* _Exercise aim_: Copy the data that follows exactly. Include no pictures.

* _Entries supplied_:
★ ★ ★ ★ ★ ★ ★

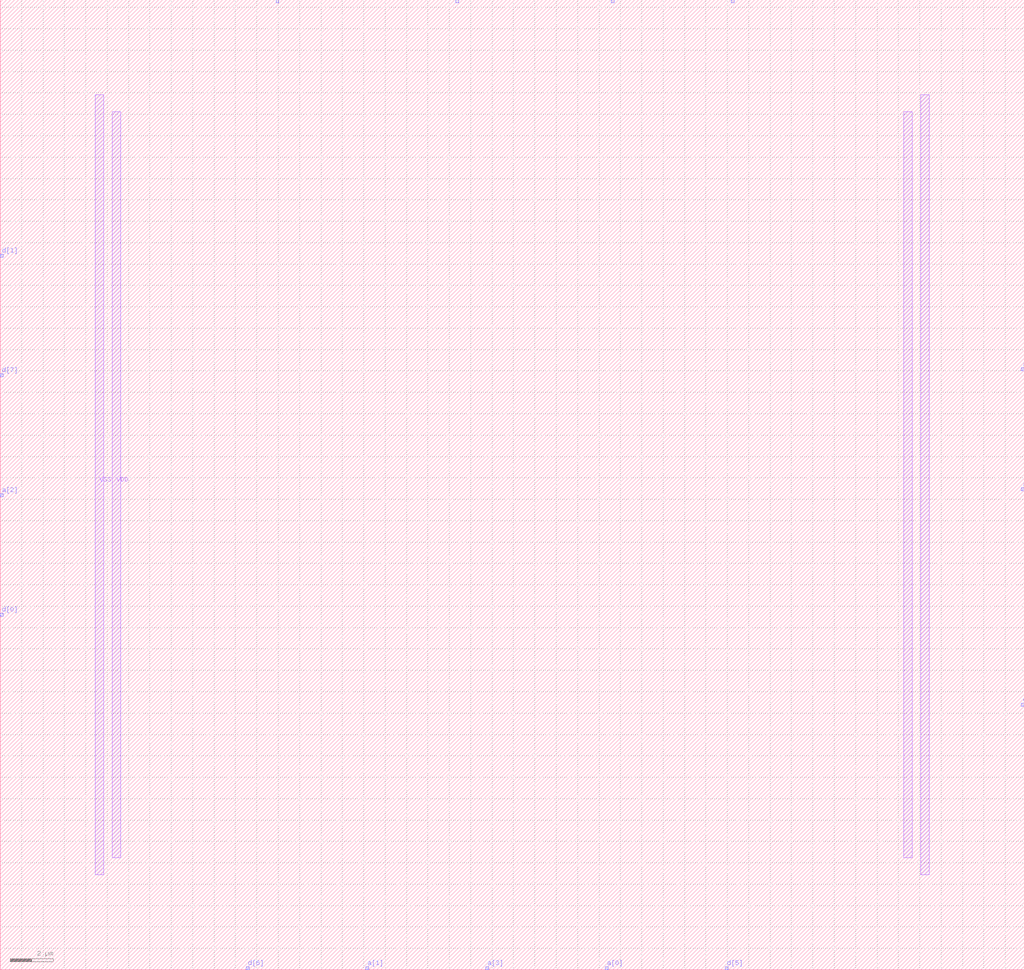
<source format=lef>
##
## LEF for PtnCells ;
## created by Innovus v16.10-p004_1 on Mon Feb  6 22:41:51 2017
##

VERSION 5.7 ;

BUSBITCHARS "[]" ;
DIVIDERCHAR "/" ;

MACRO aes_sbox
  CLASS BLOCK ;
  SIZE 47.8800 BY 45.3600 ;
  FOREIGN aes_sbox 0.0000 0.0000 ;
  ORIGIN 0 0 ;
  SYMMETRY X Y R90 ;
  PIN a[7]
    DIRECTION INPUT ;
    USE SIGNAL ;
    PORT
      LAYER metal6 ;
        RECT 21.2950 45.2200 21.4350 45.3600 ;
    END
  END a[7]
  PIN a[6]
    DIRECTION INPUT ;
    USE SIGNAL ;
    PORT
      LAYER metal6 ;
        RECT 28.5750 45.2200 28.7150 45.3600 ;
    END
  END a[6]
  PIN a[5]
    DIRECTION INPUT ;
    USE SIGNAL ;
    PORT
      LAYER metal6 ;
        RECT 47.7400 28.0000 47.8800 28.1400 ;
    END
  END a[5]
  PIN a[4]
    DIRECTION INPUT ;
    USE SIGNAL ;
    PORT
      LAYER metal6 ;
        RECT 47.7400 22.4000 47.8800 22.5400 ;
    END
  END a[4]
  PIN a[3]
    DIRECTION INPUT ;
    USE SIGNAL ;
    PORT
      LAYER metal6 ;
        RECT 22.6950 0.0000 22.8350 0.1400 ;
    END
  END a[3]
  PIN a[2]
    DIRECTION INPUT ;
    USE SIGNAL ;
    PORT
      LAYER metal6 ;
        RECT 0.0000 22.1200 0.1400 22.2600 ;
    END
  END a[2]
  PIN a[1]
    DIRECTION INPUT ;
    USE SIGNAL ;
    PORT
      LAYER metal6 ;
        RECT 17.0950 0.0000 17.2350 0.1400 ;
    END
  END a[1]
  PIN a[0]
    DIRECTION INPUT ;
    USE SIGNAL ;
    PORT
      LAYER metal6 ;
        RECT 28.2950 0.0000 28.4350 0.1400 ;
    END
  END a[0]
  PIN d[7]
    DIRECTION OUTPUT ;
    USE SIGNAL ;
    PORT
      LAYER metal6 ;
        RECT 0.0000 27.7200 0.1400 27.8600 ;
    END
  END d[7]
  PIN d[6]
    DIRECTION OUTPUT ;
    USE SIGNAL ;
    PORT
      LAYER metal6 ;
        RECT 11.4950 0.0000 11.6350 0.1400 ;
    END
  END d[6]
  PIN d[5]
    DIRECTION OUTPUT ;
    USE SIGNAL ;
    PORT
      LAYER metal6 ;
        RECT 33.8950 0.0000 34.0350 0.1400 ;
    END
  END d[5]
  PIN d[4]
    DIRECTION OUTPUT ;
    USE SIGNAL ;
    PORT
      LAYER metal6 ;
        RECT 12.8950 45.2200 13.0350 45.3600 ;
    END
  END d[4]
  PIN d[3]
    DIRECTION OUTPUT ;
    USE SIGNAL ;
    PORT
      LAYER metal6 ;
        RECT 47.7400 12.3200 47.8800 12.4600 ;
    END
  END d[3]
  PIN d[2]
    DIRECTION OUTPUT ;
    USE SIGNAL ;
    PORT
      LAYER metal6 ;
        RECT 34.1750 45.2200 34.3150 45.3600 ;
    END
  END d[2]
  PIN d[1]
    DIRECTION OUTPUT ;
    USE SIGNAL ;
    PORT
      LAYER metal6 ;
        RECT 0.0000 33.3200 0.1400 33.4600 ;
    END
  END d[1]
  PIN d[0]
    DIRECTION OUTPUT ;
    USE SIGNAL ;
    PORT
      LAYER metal6 ;
        RECT 0.0000 16.5200 0.1400 16.6600 ;
    END
  END d[0]
  PIN VSS
    DIRECTION INOUT ;
    USE GROUND ;
	SHAPE FEEDTHRU ;
    PORT
      LAYER metal3 ;
        RECT 43.0450 4.4400 43.4450 40.9200 ;
        RECT 4.4350 4.4400 4.8350 40.9200 ;
    END
  END VSS
  PIN VDD
    DIRECTION INOUT ;
    USE POWER ;
	SHAPE FEEDTHRU ;
    PORT
      LAYER metal3 ;
        RECT 42.2450 5.2400 42.6450 40.1200 ;
        RECT 5.2350 5.2400 5.6350 40.1200 ;
    END
  END VDD
END aes_sbox

END LIBRARY

</source>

★ ★ ★ ★ ★ ★ ★

* _Solution to this exercise_:
<source format=lef>
##
## LEF for PtnCells ;
## created by Innovus v16.10-p004_1 on Mon Feb  6 22:41:51 2017
##

VERSION 5.7 ;

BUSBITCHARS "[]" ;
DIVIDERCHAR "/" ;

MACRO aes_sbox
  CLASS BLOCK ;
  SIZE 47.8800 BY 45.3600 ;
  FOREIGN aes_sbox 0.0000 0.0000 ;
  ORIGIN 0 0 ;
  SYMMETRY X Y R90 ;
  PIN a[7]
    DIRECTION INPUT ;
    USE SIGNAL ;
    PORT
      LAYER metal6 ;
        RECT 21.2950 45.2200 21.4350 45.3600 ;
    END
  END a[7]
  PIN a[6]
    DIRECTION INPUT ;
    USE SIGNAL ;
    PORT
      LAYER metal6 ;
        RECT 28.5750 45.2200 28.7150 45.3600 ;
    END
  END a[6]
  PIN a[5]
    DIRECTION INPUT ;
    USE SIGNAL ;
    PORT
      LAYER metal6 ;
        RECT 47.7400 28.0000 47.8800 28.1400 ;
    END
  END a[5]
  PIN a[4]
    DIRECTION INPUT ;
    USE SIGNAL ;
    PORT
      LAYER metal6 ;
        RECT 47.7400 22.4000 47.8800 22.5400 ;
    END
  END a[4]
  PIN a[3]
    DIRECTION INPUT ;
    USE SIGNAL ;
    PORT
      LAYER metal6 ;
        RECT 22.6950 0.0000 22.8350 0.1400 ;
    END
  END a[3]
  PIN a[2]
    DIRECTION INPUT ;
    USE SIGNAL ;
    PORT
      LAYER metal6 ;
        RECT 0.0000 22.1200 0.1400 22.2600 ;
    END
  END a[2]
  PIN a[1]
    DIRECTION INPUT ;
    USE SIGNAL ;
    PORT
      LAYER metal6 ;
        RECT 17.0950 0.0000 17.2350 0.1400 ;
    END
  END a[1]
  PIN a[0]
    DIRECTION INPUT ;
    USE SIGNAL ;
    PORT
      LAYER metal6 ;
        RECT 28.2950 0.0000 28.4350 0.1400 ;
    END
  END a[0]
  PIN d[7]
    DIRECTION OUTPUT ;
    USE SIGNAL ;
    PORT
      LAYER metal6 ;
        RECT 0.0000 27.7200 0.1400 27.8600 ;
    END
  END d[7]
  PIN d[6]
    DIRECTION OUTPUT ;
    USE SIGNAL ;
    PORT
      LAYER metal6 ;
        RECT 11.4950 0.0000 11.6350 0.1400 ;
    END
  END d[6]
  PIN d[5]
    DIRECTION OUTPUT ;
    USE SIGNAL ;
    PORT
      LAYER metal6 ;
        RECT 33.8950 0.0000 34.0350 0.1400 ;
    END
  END d[5]
  PIN d[4]
    DIRECTION OUTPUT ;
    USE SIGNAL ;
    PORT
      LAYER metal6 ;
        RECT 12.8950 45.2200 13.0350 45.3600 ;
    END
  END d[4]
  PIN d[3]
    DIRECTION OUTPUT ;
    USE SIGNAL ;
    PORT
      LAYER metal6 ;
        RECT 47.7400 12.3200 47.8800 12.4600 ;
    END
  END d[3]
  PIN d[2]
    DIRECTION OUTPUT ;
    USE SIGNAL ;
    PORT
      LAYER metal6 ;
        RECT 34.1750 45.2200 34.3150 45.3600 ;
    END
  END d[2]
  PIN d[1]
    DIRECTION OUTPUT ;
    USE SIGNAL ;
    PORT
      LAYER metal6 ;
        RECT 0.0000 33.3200 0.1400 33.4600 ;
    END
  END d[1]
  PIN d[0]
    DIRECTION OUTPUT ;
    USE SIGNAL ;
    PORT
      LAYER metal6 ;
        RECT 0.0000 16.5200 0.1400 16.6600 ;
    END
  END d[0]
  PIN VSS
    DIRECTION INOUT ;
    USE GROUND ;
	SHAPE FEEDTHRU ;
    PORT
      LAYER metal3 ;
        RECT 43.0450 4.4400 43.4450 40.9200 ;
        RECT 4.4350 4.4400 4.8350 40.9200 ;
    END
  END VSS
  PIN VDD
    DIRECTION INOUT ;
    USE POWER ;
	SHAPE FEEDTHRU ;
    PORT
      LAYER metal3 ;
        RECT 42.2450 5.2400 42.6450 40.1200 ;
        RECT 5.2350 5.2400 5.6350 40.1200 ;
    END
  END VDD
END aes_sbox

END LIBRARY

</source>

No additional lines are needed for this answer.